Content curation was unfortunately where we ran into the majority of our issues. Due to the busy nature of the business, the owners were unable to give us a lot of time to approve copywriting and other content. In the beginning of the project, they had given us some assets and materials to work off of; we used those to the best of our ability but were still lacking a good amount of content.

One example was photos. Unable to get updated photos to use from the owners, two of our team members journeyed back to Fresno in order to visit the truck in person. They were able to spend the day taking photos of all the dishes as well as the truck and staff, and upon their return the rest of the our team worked on photo editing.

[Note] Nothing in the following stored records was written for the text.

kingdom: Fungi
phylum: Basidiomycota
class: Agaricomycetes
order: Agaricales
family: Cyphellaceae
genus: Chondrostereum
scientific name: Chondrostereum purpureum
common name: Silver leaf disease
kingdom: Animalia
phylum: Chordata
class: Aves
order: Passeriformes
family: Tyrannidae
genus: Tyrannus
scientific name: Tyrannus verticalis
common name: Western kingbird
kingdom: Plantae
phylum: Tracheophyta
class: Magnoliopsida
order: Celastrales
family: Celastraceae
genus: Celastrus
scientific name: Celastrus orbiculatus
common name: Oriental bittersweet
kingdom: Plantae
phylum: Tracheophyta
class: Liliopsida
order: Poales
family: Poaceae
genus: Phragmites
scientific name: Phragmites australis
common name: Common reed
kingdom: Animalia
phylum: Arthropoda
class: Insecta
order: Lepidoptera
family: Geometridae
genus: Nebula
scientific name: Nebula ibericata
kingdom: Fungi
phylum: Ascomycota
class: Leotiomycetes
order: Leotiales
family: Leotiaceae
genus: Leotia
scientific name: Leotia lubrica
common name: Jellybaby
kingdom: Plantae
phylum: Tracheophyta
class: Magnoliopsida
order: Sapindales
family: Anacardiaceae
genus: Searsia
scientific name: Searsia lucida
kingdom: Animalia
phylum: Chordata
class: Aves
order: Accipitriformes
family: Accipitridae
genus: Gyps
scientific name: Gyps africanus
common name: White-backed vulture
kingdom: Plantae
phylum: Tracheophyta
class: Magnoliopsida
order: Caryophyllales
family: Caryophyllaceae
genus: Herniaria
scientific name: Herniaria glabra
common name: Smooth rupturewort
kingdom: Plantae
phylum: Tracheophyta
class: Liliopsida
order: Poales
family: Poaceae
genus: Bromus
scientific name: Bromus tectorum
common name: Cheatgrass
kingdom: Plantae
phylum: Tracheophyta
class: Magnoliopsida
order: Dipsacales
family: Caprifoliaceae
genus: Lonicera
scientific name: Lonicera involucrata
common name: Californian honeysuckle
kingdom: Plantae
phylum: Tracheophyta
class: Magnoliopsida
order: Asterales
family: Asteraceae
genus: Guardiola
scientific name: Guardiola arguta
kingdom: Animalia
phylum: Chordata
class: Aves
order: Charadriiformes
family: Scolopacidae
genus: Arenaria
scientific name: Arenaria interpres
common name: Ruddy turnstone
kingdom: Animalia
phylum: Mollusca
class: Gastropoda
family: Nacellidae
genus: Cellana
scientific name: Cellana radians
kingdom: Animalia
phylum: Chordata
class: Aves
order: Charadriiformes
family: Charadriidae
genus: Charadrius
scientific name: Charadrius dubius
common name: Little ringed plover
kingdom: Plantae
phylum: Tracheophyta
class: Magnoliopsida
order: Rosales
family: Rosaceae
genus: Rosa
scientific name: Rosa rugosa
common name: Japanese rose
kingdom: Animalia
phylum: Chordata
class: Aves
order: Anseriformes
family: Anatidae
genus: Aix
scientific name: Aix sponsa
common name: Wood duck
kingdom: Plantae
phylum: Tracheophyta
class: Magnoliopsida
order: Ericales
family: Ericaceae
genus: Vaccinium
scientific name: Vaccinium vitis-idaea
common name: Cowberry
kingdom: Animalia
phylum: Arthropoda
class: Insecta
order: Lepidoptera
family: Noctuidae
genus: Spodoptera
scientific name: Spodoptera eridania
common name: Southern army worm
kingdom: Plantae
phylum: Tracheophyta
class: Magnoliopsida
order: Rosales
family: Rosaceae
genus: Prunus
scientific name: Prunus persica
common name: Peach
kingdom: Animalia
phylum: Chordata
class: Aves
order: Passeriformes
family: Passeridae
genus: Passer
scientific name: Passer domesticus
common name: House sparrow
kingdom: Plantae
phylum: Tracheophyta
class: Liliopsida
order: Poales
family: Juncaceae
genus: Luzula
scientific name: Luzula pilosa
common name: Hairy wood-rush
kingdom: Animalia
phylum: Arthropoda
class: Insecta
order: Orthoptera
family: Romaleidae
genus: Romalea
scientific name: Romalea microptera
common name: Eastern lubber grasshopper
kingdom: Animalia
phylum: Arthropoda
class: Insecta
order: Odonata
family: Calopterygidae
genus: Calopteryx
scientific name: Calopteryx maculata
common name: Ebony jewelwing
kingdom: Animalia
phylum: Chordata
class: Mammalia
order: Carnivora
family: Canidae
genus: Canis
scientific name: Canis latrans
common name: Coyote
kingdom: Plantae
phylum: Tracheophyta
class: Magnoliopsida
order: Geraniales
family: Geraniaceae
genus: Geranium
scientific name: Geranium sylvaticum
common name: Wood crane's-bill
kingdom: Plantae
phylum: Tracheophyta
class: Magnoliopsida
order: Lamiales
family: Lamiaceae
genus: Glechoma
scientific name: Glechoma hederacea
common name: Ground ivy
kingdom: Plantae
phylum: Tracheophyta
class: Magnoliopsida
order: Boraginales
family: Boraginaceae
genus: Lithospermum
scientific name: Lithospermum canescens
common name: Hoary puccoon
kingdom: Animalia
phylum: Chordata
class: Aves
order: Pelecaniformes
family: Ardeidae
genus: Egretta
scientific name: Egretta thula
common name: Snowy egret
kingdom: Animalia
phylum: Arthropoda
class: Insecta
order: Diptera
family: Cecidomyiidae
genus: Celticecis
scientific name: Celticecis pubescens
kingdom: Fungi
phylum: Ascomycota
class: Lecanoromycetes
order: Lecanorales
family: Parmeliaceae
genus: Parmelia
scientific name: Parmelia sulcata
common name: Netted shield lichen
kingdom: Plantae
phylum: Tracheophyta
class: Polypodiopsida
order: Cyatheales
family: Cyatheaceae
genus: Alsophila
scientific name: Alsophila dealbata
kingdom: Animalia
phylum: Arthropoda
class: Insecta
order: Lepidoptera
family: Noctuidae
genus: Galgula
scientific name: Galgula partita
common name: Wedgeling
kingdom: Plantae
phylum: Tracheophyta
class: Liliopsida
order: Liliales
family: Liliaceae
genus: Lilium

Iteration & Final Thoughts

The project thus far…

Currently, we are in the “iteration” stage of this project. The website has been submitted to the clients, and we are awaiting any further changes that need to be made. Due to a lack of content, we are not currently able to publish some of the prepared pages, such as the “About Us” page which needs final approval by the owners to ensure the message being conveyed is accurate.

Our current contract with the client allows a period for necessary updates and changes. As fair as maintenance goes, we will be deciding on a format moving forward on how the client would like to deal with updating their truck schedule and menu changes, since they update on a semi-weekly basis.

Biggest challenges

  1. Getting content from the owners

  2. Sticking to a timeline—accountability

Takeaways & Lessons Learned

  1. Set up expectations at the beginning of the project for both the client and ourselves can uphold. Because we were not able to establish from the beginning a solid timeline and expectations for what the client would need to provide, we constantly ran into the issue of waiting for content and approval.

  2. Along with expectations, there needs to be set meet times for client review. There was no set cadence for meeting, and the project moved along much more slowly than it should have.